Doyle, Wells, and Jane turned up at Murray’s town house to announce the news, only to find Baskerville in a state of extreme agitation. It seemed his master had spent all day locked in his room, drinking, sobbing, and hurling a stream of blasphemous abuse at his servants. Even more alarmingly, for the past hour or so he had gone quiet. Wells and Doyle exchanged nervous glances and ran upstairs to Murray’s room. His door was locked, but that didn’t stop Doyle. After several attempts, he managed to break it down, splintering the frame and almost tearing the door off its hinges. Much to their relief, Murray had not hanged himself from the rafters, nor had he taken his life by any other means. He had simply passed out. A couple of jugs and a bowlful of water later, he was sitting in an armchair, listening to what they had to say.
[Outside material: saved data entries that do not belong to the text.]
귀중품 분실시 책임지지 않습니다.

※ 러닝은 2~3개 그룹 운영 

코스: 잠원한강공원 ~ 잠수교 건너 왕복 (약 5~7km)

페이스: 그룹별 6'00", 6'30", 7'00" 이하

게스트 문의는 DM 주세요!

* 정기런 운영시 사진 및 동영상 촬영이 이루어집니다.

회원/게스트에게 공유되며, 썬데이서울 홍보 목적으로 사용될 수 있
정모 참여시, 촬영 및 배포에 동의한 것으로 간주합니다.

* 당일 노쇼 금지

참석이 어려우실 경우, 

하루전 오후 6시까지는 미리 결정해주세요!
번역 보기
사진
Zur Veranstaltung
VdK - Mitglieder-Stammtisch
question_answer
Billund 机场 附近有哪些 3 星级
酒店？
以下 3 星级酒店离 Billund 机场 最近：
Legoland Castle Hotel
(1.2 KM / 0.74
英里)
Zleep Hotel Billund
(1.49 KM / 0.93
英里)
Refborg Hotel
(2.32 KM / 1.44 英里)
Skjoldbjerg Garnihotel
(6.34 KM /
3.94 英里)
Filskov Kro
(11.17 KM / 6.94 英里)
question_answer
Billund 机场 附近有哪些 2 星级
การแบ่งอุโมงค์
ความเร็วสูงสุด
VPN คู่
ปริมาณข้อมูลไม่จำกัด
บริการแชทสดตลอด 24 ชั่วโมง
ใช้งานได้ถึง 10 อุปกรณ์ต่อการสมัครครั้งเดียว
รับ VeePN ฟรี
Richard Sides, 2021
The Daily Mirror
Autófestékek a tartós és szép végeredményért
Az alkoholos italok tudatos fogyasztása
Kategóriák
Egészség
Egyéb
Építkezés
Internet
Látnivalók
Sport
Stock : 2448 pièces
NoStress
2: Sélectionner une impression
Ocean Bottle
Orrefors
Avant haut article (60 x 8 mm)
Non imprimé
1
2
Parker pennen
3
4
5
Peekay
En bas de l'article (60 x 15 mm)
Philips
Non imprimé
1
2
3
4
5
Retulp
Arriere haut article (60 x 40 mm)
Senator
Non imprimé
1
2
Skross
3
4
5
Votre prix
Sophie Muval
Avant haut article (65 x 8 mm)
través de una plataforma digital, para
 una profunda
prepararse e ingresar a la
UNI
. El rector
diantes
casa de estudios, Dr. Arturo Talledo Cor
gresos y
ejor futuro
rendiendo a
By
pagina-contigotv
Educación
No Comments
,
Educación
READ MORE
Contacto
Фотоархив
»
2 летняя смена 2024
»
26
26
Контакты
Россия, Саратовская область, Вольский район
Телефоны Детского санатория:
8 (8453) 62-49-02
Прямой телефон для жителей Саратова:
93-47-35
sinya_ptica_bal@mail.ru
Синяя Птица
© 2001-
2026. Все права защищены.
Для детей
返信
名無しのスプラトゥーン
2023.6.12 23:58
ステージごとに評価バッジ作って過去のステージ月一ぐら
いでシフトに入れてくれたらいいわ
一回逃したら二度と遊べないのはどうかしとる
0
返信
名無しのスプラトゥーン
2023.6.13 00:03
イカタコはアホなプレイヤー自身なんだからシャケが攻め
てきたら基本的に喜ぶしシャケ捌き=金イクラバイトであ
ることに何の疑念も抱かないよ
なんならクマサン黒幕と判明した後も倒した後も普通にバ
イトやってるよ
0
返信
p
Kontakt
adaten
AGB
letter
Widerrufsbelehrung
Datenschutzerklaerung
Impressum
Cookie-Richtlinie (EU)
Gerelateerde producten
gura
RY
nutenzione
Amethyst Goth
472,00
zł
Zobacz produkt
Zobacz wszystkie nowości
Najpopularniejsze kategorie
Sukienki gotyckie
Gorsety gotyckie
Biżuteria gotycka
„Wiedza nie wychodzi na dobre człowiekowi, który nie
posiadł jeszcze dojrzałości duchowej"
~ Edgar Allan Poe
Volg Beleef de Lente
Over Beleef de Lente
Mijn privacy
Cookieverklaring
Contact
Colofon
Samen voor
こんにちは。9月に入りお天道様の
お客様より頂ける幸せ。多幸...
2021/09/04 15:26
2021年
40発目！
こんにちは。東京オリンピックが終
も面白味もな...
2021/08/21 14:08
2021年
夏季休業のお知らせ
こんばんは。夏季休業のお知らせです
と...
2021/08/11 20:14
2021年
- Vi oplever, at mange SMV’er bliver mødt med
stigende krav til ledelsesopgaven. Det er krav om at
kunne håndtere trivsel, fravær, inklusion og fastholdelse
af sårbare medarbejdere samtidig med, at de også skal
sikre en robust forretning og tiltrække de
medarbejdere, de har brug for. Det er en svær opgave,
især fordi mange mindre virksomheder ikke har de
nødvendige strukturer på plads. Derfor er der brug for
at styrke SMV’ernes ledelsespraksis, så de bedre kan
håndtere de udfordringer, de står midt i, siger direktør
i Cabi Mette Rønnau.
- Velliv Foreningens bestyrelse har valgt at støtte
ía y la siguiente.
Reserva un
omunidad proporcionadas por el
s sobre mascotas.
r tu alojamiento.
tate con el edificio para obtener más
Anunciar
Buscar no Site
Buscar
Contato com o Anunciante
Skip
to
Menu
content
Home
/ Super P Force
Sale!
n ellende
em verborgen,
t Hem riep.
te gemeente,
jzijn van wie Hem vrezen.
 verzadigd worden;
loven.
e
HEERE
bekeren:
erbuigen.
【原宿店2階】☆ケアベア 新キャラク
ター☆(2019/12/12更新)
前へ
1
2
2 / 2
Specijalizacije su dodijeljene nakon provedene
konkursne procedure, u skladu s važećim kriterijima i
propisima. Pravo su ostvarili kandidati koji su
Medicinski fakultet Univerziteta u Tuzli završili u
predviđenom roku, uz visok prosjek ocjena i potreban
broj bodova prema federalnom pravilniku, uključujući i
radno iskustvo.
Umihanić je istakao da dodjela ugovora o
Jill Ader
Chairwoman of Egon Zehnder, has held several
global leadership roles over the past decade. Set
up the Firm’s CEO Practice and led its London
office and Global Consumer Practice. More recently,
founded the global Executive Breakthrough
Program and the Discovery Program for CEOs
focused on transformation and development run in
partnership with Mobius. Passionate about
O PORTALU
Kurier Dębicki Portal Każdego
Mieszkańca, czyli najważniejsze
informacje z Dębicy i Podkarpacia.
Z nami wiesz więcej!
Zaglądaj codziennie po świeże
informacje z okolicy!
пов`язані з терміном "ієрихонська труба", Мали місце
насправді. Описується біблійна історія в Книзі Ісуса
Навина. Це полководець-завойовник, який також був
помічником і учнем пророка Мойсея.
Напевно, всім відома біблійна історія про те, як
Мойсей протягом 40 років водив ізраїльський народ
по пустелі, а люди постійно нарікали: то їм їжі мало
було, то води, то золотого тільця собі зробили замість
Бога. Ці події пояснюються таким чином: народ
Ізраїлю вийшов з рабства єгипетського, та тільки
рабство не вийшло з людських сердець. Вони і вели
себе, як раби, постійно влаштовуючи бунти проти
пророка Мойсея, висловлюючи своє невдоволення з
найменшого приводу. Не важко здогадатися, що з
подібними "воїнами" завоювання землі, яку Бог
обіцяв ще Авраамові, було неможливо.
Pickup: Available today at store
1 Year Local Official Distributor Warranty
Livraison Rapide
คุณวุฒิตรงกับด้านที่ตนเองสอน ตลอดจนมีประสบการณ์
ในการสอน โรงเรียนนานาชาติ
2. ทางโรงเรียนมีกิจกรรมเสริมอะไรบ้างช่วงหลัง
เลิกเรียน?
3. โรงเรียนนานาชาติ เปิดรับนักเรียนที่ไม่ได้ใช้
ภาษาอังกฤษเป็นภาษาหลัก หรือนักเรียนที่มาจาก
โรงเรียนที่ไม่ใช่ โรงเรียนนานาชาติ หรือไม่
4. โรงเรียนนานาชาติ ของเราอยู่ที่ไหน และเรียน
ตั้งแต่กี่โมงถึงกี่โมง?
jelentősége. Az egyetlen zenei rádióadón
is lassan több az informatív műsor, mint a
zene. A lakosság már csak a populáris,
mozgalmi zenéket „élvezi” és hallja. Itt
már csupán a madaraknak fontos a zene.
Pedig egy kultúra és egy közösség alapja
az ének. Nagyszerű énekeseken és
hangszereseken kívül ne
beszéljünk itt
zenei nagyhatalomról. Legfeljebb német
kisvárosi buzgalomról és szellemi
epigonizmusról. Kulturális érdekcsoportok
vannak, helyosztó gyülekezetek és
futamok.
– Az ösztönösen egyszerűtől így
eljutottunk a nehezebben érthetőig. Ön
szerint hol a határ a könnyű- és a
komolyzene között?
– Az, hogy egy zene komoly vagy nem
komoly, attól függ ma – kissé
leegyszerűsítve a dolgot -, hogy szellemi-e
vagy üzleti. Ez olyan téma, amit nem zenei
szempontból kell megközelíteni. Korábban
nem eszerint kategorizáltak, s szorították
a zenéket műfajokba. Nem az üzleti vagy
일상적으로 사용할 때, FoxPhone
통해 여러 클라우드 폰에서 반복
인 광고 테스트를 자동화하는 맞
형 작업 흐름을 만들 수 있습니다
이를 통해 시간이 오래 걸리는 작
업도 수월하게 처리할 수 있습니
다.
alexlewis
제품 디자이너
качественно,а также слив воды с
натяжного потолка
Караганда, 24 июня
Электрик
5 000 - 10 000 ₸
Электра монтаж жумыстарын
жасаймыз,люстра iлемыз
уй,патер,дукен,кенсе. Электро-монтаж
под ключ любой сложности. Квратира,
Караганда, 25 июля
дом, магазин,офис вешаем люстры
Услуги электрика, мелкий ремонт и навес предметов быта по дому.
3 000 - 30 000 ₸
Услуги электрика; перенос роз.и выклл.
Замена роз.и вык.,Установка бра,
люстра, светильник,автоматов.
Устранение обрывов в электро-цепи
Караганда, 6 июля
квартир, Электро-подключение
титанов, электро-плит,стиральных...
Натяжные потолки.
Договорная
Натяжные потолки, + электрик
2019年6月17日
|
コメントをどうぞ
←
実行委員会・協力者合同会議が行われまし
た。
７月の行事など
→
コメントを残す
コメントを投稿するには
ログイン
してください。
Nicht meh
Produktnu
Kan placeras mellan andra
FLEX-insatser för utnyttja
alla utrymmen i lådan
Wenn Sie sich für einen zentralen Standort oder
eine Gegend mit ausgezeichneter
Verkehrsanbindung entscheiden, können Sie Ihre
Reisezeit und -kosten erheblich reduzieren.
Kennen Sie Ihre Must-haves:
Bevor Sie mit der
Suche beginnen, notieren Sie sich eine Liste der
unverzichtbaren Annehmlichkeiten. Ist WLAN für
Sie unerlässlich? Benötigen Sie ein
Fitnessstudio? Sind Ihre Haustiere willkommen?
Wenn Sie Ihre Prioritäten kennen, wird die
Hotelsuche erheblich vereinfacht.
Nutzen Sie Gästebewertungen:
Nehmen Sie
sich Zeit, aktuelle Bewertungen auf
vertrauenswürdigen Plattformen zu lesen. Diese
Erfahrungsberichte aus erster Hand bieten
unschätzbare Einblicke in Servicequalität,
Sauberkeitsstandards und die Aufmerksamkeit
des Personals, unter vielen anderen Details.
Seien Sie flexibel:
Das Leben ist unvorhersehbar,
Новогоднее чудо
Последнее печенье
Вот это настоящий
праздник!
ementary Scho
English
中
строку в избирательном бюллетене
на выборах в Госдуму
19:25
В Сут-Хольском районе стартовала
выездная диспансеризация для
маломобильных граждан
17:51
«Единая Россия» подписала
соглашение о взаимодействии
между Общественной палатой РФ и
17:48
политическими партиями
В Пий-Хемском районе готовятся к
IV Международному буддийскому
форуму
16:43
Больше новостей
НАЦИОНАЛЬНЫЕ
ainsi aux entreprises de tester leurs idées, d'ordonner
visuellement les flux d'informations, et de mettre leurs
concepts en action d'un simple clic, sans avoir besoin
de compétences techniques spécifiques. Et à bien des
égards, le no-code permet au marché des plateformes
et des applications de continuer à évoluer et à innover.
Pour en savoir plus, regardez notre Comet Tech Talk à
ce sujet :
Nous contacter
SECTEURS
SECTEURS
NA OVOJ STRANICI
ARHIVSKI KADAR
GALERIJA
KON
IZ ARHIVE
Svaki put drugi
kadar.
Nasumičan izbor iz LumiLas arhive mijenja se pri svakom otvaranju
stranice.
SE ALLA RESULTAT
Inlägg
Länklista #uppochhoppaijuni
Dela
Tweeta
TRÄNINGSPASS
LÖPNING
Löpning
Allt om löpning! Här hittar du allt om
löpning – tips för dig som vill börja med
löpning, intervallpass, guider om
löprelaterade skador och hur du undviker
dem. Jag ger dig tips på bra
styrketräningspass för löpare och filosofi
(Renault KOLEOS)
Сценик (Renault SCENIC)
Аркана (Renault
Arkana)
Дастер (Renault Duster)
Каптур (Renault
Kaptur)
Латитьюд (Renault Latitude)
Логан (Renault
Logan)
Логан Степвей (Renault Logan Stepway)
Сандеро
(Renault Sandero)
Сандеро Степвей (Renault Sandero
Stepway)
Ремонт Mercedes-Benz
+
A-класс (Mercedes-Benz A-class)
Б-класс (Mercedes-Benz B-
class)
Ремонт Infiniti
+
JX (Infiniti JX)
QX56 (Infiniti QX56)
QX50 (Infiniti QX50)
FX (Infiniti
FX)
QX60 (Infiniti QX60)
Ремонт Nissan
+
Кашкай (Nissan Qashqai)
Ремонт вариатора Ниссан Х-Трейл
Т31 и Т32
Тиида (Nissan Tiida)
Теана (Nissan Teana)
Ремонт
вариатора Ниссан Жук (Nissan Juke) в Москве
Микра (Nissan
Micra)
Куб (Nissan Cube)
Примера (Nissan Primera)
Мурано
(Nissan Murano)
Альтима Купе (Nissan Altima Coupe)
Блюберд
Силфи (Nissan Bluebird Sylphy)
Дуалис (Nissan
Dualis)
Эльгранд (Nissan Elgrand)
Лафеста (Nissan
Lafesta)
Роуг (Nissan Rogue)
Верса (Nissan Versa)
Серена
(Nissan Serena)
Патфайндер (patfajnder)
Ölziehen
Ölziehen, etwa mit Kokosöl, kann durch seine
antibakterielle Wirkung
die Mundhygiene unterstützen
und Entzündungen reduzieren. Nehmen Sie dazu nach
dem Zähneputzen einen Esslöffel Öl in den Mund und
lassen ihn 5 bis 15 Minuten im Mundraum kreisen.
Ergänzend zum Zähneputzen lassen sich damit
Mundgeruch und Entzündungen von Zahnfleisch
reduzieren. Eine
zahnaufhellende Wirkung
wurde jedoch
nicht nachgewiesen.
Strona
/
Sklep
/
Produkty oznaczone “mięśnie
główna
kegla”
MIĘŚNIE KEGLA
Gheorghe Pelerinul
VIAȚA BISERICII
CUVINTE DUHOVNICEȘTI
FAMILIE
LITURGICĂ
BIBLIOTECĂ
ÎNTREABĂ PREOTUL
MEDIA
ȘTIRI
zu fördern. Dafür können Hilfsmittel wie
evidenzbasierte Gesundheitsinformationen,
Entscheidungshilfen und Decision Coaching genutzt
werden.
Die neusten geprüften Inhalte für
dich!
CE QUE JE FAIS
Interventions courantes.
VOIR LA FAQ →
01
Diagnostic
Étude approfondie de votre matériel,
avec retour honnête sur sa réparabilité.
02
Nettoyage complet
“Tomorrow the Great Ankoma arrives, Gilmore,” Doyle announced curtly. “And I don’t need to remind you that in order for that to happen I have had to pledge my word and use all my influence, so that I hope all my efforts won’t have been in vain.”

Murray merely shrugged. “I didn’t ask him to come.”

“Well, he’s coming!” Doyle lost his temper. “What the devil do expect me to do, send him back with a thank-you note hanging round his neck?”